The operational level staff should be evaluating all of the issues from the last 24 hours daily to determine and complete these tasks daily. 


Teams that aren't updating their procedures are failing to learn at the organizational level. If you cannot complete these tasks daily, chances are they're not really getting completed. 


If you don't know how all those process changes are going to get to the floor and you don't have an auditing system reporting whether people are complying with all those processes, then you need one. 


Tactical - 


Primary Function: Ensure the technical level (front line) employees are complying with standards and executing the daily plan.


Secondary Function: Make decisions on how to deviate and report any issues where the existing standards don't completely eliminate all problems and error states. This requires a very high level of technical competence. These people need to really know their processes.


Note: The greatest risk to this level is that the operational level will "skip" them. Only when the operational level holds the tactical level players accountable for ALL technical and tactical level behavior and performance will the tactical level be empowered to become the leaders you need them to be. 


Technical -


This is where the rubber meets the road and these people are the actual value of the facility. Any business can buy a building and some equipment. It's an expert team that's hard to build.


Primary Function: This level is responsible for following procedures that do the tasks required to produce your product.  This is front line employees. You want them to all do your tasks in accordance with established and audited standards.


Note: These people will comply with your standards if two criteria are met: 1) They know them and 2) They think someone cares. You must audit their knowledge in order to determine whether they know them and to show them that you care.
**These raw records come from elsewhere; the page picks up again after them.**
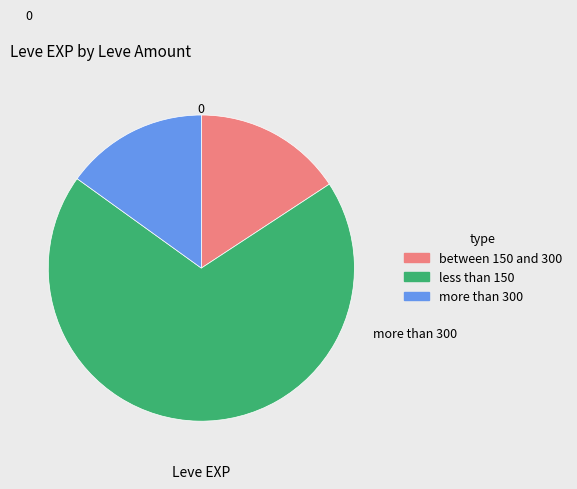

Is there any slice that represents more than half of the pie?

Yes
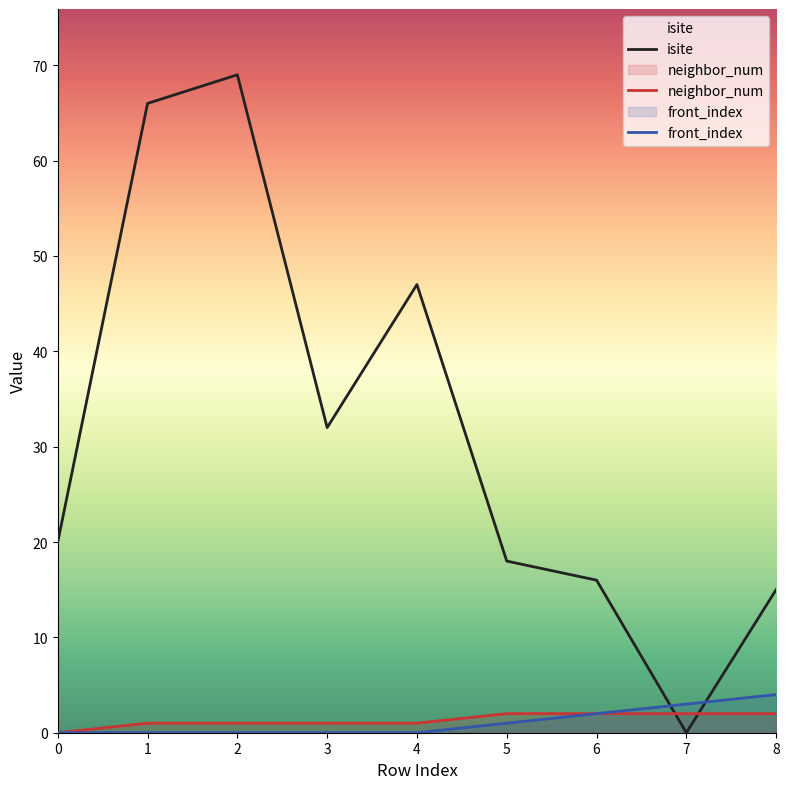

Is the value of isite at 6 greater than the value of neighbor_num at 2?

Yes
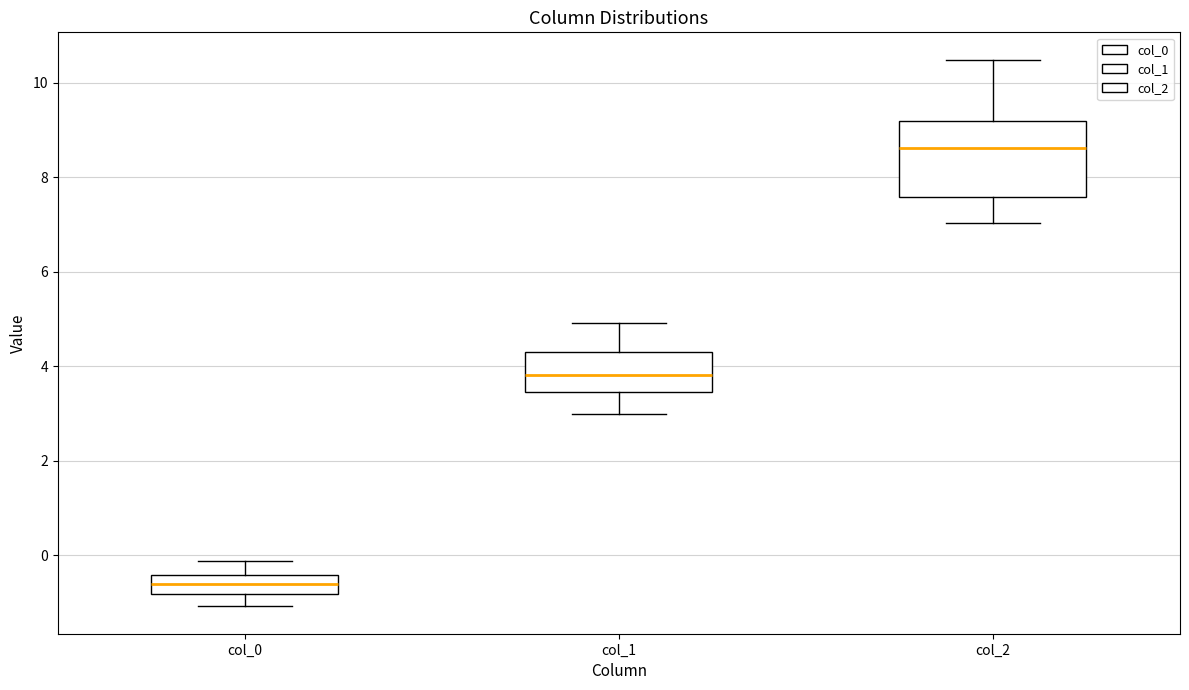

Which box is the tallest, from its lower edge to its upper edge?

col_2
The last critical component to make a hierarchy work: "Shared Accountability".


  • In a shared accountability system, we hold leaders accountable for the behavior and performance of their people. There is plenty of research to support this activity. 

    • Example: Suppose an operator on night shift makes bad product because he is not following procedure. The site director would be justified in writing-up or verbally correcting the manager for failing to ensure procedures are being followed. The manager would be justified in writing-up/verbally correcting the supervisor for failing to ensure the processes are being followed. 

  • The leaders NEED to be reprimanded when subordinates don't follow procedures. It's never a "one-off". Procedural adherence is THE critical deliverable of the tactical level. This system will actually make the leader's jobs easier because it'll be clear to everyone WHY the leaders need them to comply with standards.

  • Shared Accountability structures outperform organizations that deliver single point accountability by every measurable metric. 

  • A site director should ONLY hold accountable the managers. The managers are responsible to the site director for all operational, tactical, and technical performance. 

  • A manager should ONLY hold accountable the supervisors. The supervisors are responsible to the manager for all tactical and technical performance.

  • A supervisor should have relationships with subordinates which are professional in nature and accountability is part of that relationship. When the behavior of an operator gets a supervisor in trouble, the operator will perceive a debt to that supervisor and will be more likely to invest in the change required. That debt empowers the supervisor.